→ Compito assegnato A: Secondo il testo sulla scuola, in quale periodo dell'anno verifiche e interrogazioni vanno ad accavallarsi?
→ Compito assegnato B: Elenca tutte le unità di misura del tempo nominate nel testo sulla scuola.
→ Compito assegnato C: Prosegui il testo sulla scuola a partire dalla sua ultima frase.

→ Testo fornito:
--- --- ---

La scuola può essere certamente un posto alquanto stressante, soprattutto nei mesi prima della fine delle lezioni quando verifiche ed interrogazioni vanno ad accavallarsi una sull’altra e, per cercare di raggiungere quel “sei” striminzito per passare indenni all’anno successivo, si rischia di arrivare a settimane o anche mesi in cui non si ha nemmeno un giorno per tirare il fiato. Si arriva ad un punto in cui allo studente non interessa neanche più seguire la lezione.
Vista così la scuola italiana sembra un vero inferno, però quello che non dicono quelle statistiche è che comunque essa fornisce un’ottima istruzione e prepara molto bene chi poi in futuro dovrà gettarsi nel mondo del lavoro perchè è lì che si vedrà come una persona riesce a gestire una situazione anche sotto stress; oltretutto avremo decisamente un bel po’ di più da fare rispetto a quel poco di cui ci lamentiamo a scuola.

--- --- ---

→ Materiale di studio:

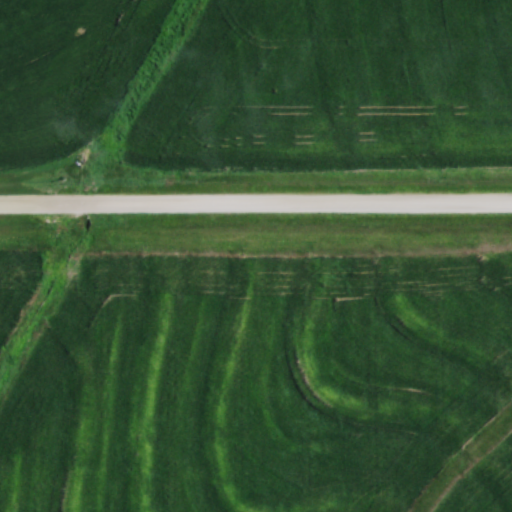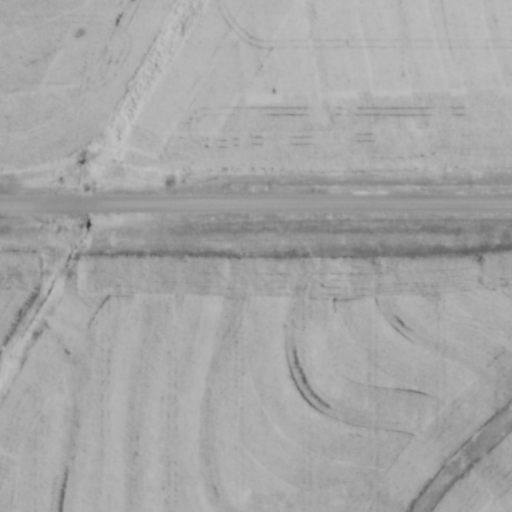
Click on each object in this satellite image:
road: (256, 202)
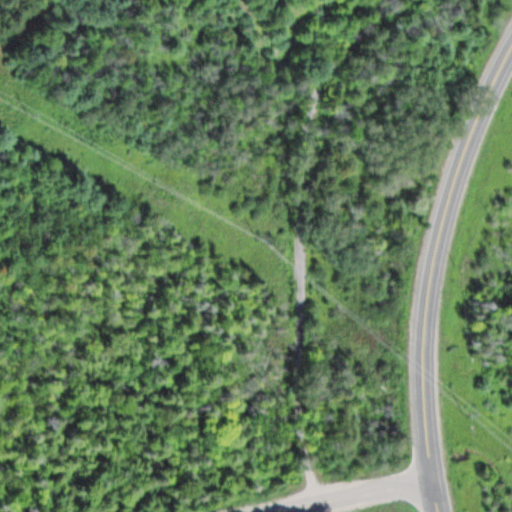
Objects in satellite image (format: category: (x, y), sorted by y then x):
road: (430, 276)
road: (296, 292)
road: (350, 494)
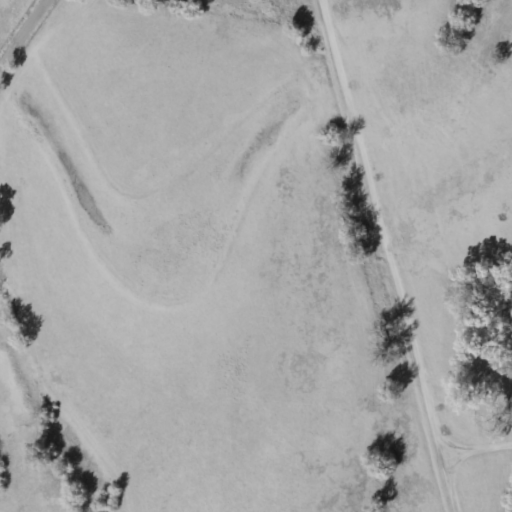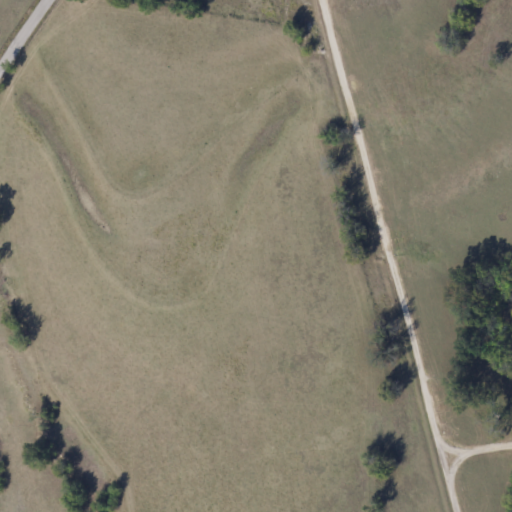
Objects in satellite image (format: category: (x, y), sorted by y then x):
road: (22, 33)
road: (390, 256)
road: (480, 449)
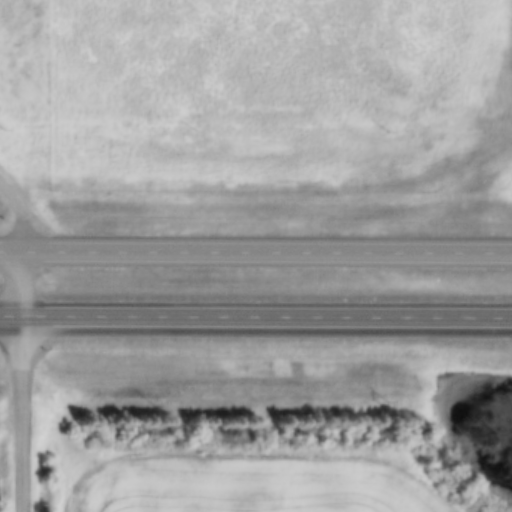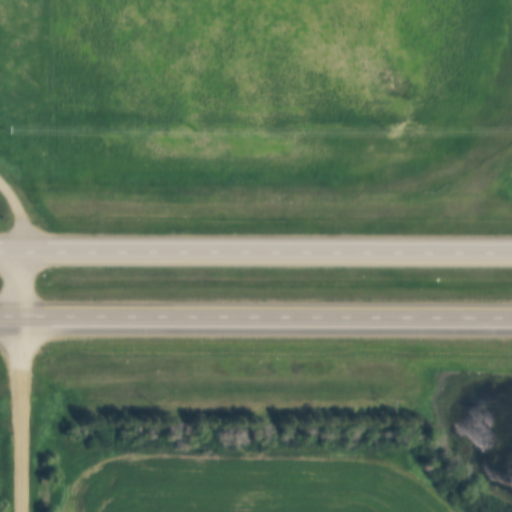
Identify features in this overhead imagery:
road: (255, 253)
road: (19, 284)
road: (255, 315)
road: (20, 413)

--- --- ---

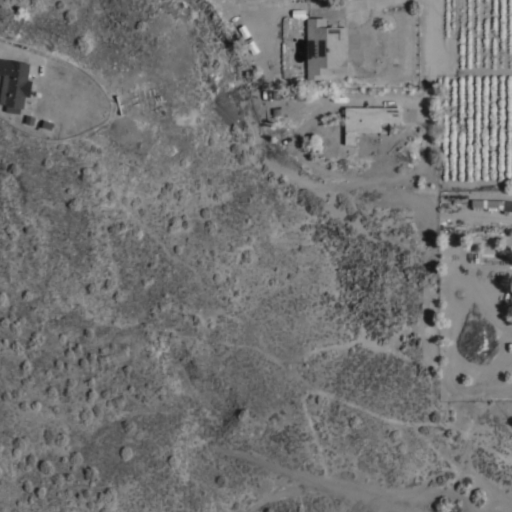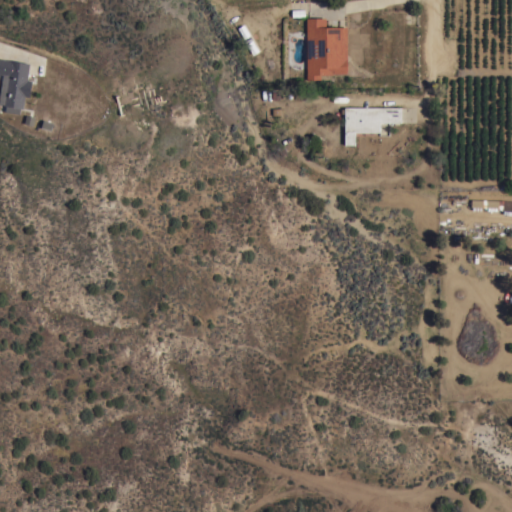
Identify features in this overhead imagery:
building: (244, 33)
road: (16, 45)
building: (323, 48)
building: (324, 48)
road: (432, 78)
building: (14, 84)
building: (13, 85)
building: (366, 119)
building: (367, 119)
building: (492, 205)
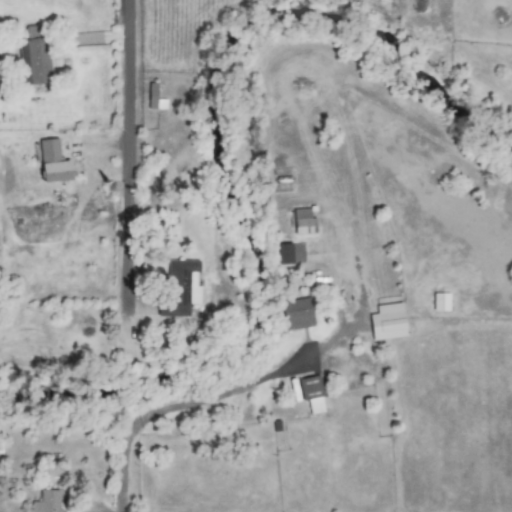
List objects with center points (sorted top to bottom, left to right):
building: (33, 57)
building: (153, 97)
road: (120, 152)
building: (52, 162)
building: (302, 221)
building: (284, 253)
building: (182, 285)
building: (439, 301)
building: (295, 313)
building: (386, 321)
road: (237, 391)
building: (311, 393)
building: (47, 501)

--- --- ---

→ Risposta scritta A: Nei mesi prima della fine delle lezioni.

→ Risposta scritta B: Mesi, anno, settimane, giorno.

→ Risposta scritta C:
Di certo la scuola si può migliorare, infatti ci basiamo su un modello di insegnamento un po’ datato e gli studenti, ormai generazione pienamente nell’età dello sviluppo tecnologico e della freneticità della quotidianità, la trovano abbastanza noiosa perciò la soglia dell’attenzione cala drasticamente. Già quando andiamo in laboratorio si può vedere come un’esperienza vissuta sulla propria pelle può essere più interessante di un’ora passata a fissare la lavagna: forse non è giunta l’ora di mandarle in pensione ma si potrebbe fare un piccolo passo avanti con la tecnologia per far sì che gli studenti siano più partecipi alla lezione.
Insomma la scuola è abbastanza stressante ma se stringiamo i denti e andiamo avanti forse troveremo un futuro più semplice.